******
"Kau harus menikah denganku." Aku merasa bos di depanku ini sudah gila. Tak ada angin tak ada hujan tiba-tiba ada petir yang hadir. Bosku mengguncang telingaku dengan kalimat yang baru keluar dari mulutnya.
"Memangnya Bapak tidak laku?" tanyaku dengan entengnya. Radit nampak tersinggung dengan ucapanku. Tapi, aku tidak peduli, salah siapa mengatakan hal gila seperti itu? Dia pikir selama ini aku tertarik padanya? Cih, manusia berwajah standar itu pasti percaya iri sekali jika berpikir aku tertarik padanya.
"Banyak yang mau sama saya, tapi saya mau kamu, seharusnya kamu bangga. Bahkan seharusnya kamu mencatat hari bersejarah ini." Aku mendengus mendengar nada arogan bosku itu. Kesombongan dan kenarsisan Radit selalu berhasil membuatku muak. Telingaku selalu demo ketika mendengar nada arogan Radit dan sayangnya, selama ini aku harus menahan semua kekesalan yang aku rasakan. Aku hanya bawahan yang tidak berdaya...
"Kalau banyak yang mau kenapa memilih saya yang jelas tidak mau dengan Anda?"
"Itu dia, aku tidak mau seorang wanita yang jatuh cinta padaku." Aku menggelengkan kepalaku melihat sifat sombong Radit yang setinggi langit ke-sepuluh itu. Aku memang sudah mengenal Radit selama dua tahun tapi bukan berarti aku bisa tahan dan kebal dengan sifat arogan bosku itu. Aku memaksakan sebuah senyum pada Radit yang duduk di hadapanku.
"Bapak Raditya Bramasta yang rendah hati, saya yakin banyak wanita di luar sana yang tak akan jatuh cinta dengan Bapak, jadi Bapak bisa menikahi mereka saja, saya yang hanya butiran debu ini sama sekali tidak pantas bersanding dengan Anda yang sebongkah batu." Aku tahu, aku baru saja melakukan kejahatan dengan menyindir Radit. Tapi, semua itu tidak menjadi masalah jika objek yang disindir tak menyadari dan justru terlihat bangga.
"Aku tahu kau tidak pantas untukku, maka dari itu kau seharusnya bersyukur dan menerima lamaranku." Aku mengumpat Radit dalam hati. Tanganku begitu gemas untuk menampar wajah Radit yang standar itu, siapa tahu dengan begitu otaknya akan kembali ke tempat yang benar.
"Sekali lagi, Pak. Saya tidak pantas untuk Anda. Dan Anda membuang waktu dengan membujuk 'butiran debu ini'." Aku heran, kurang merendah apa diriku hingga Radit masih tak mau merubah keputusannya. Aku tidak bisa membayangkan akan seperti apa hidupku nanti jika menikah dengan manusia ini.
"Aku tetap mau kau menikah denganku, Mela. Meskipun memang benar kau hanya butiran debu." 'tampar, boleh?' tanganku terkepal dengan kuat. Sebenarnya, jika Radit bukan bosku mungkin tak hanya tamparan yang akan dia dapatkan, sebuah doorprize berupa kursi melayang pun bisa menjadi miliknya. Aku geram, marah dan ingin menghajar pria diktator itu.

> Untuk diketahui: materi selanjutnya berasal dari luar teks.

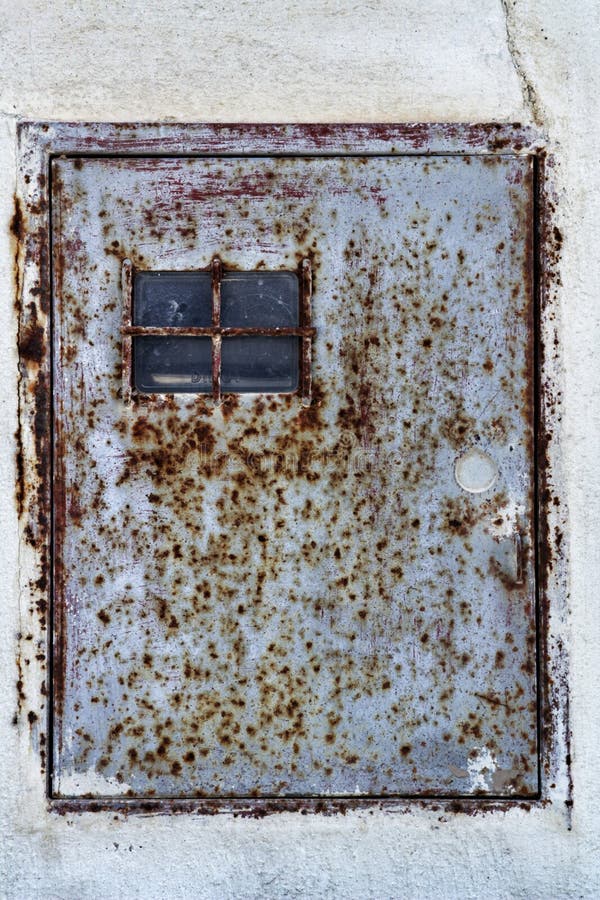
The width and height of the screenshot is (600, 900). In order to click on textured wall in this screenshot , I will do `click(329, 61)`.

"Maaf, Pak, saya tetap tidak bisa menikah dengan Anda, saya tidak akan kuat menerima ujian seberat itu." Radit berdiri dari kursinya, dia menatapku dengan garang. Rahangnya mengeras, tangannya terkepal di atas meja, seolah ia siap menggebrak meja itu jika perlu. Aku tetap duduk dengan tatapan menantang, aku tahu aku harus melawannya saat ini. Demi hidup dan masa depanku nanti, aku tidak boleh takut dengan wajah menyeramkan yang sedang ia tunjukkan sekarang. Jika dengan setan saja aku berani maka Radit bagaikan serpihan upil Naruto yang tidak ada apa-apanya.
"Begini, aku akan menjelaskan situasinya padamu." Radit menghela napasnya.

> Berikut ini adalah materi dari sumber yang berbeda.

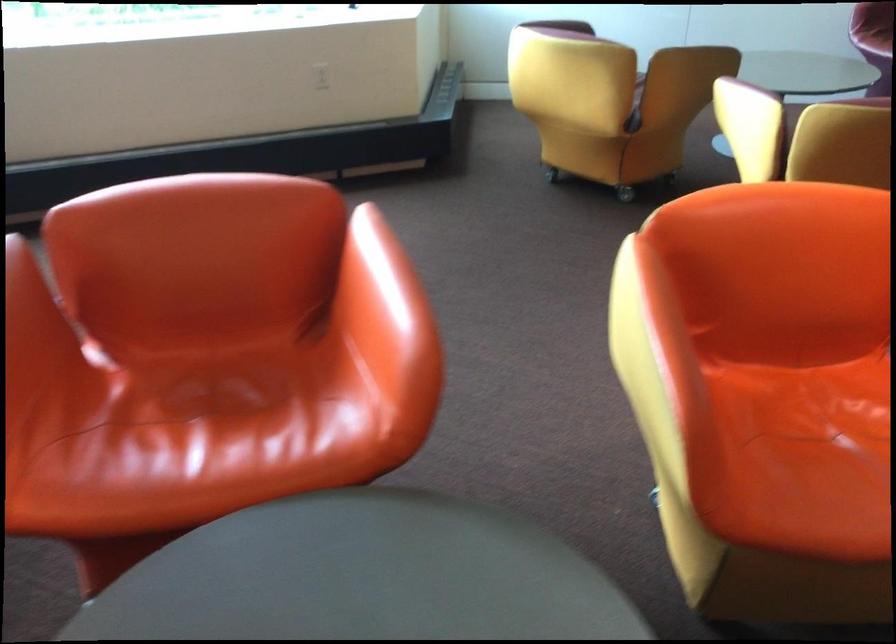
What are the coordinates of `yellow chair armrest` in the screenshot? It's located at (754, 87).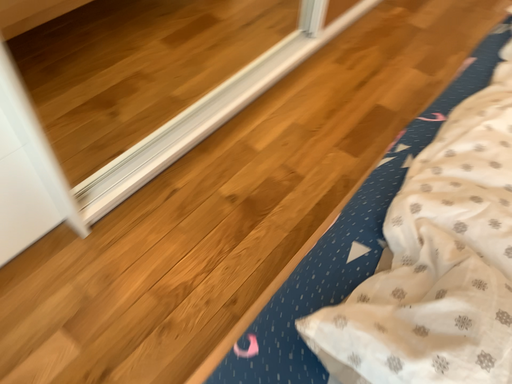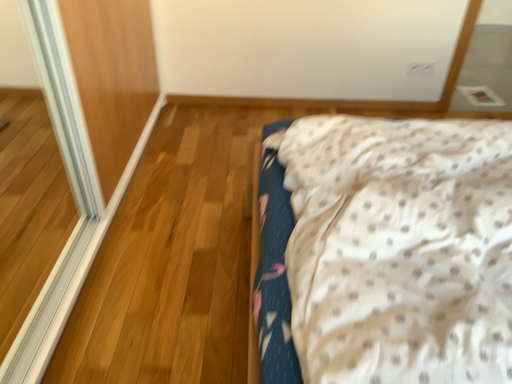
Question: Which way did the camera rotate in the video?

Choices:
 (A) rotated upward
 (B) rotated downward

Answer: (A)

"Menurut wasiat yang ditinggalkan ayahku, aku harus menikah sebelum menjadi direktur utama di perusahaan ini."
"Bangsat!" kali ini aku tak bisa menghentikan umpatan yang mendesak untuk keluar. Wanita mana yang terima dijadikan alat peraih harta? Kalaupun ada, tentu itu bukan diriku.
"Apa kamu bilang!" teriak Radit yang tiba-tiba sudah berada di hadapanku dan mengurung tubuhku di kursi. Aku menelan ludahku, wajahnya begitu menakutkan. Mata beriris hitam itu seolah mengeluarkan laser yang bisa membuat kepalaku berlubang seketika.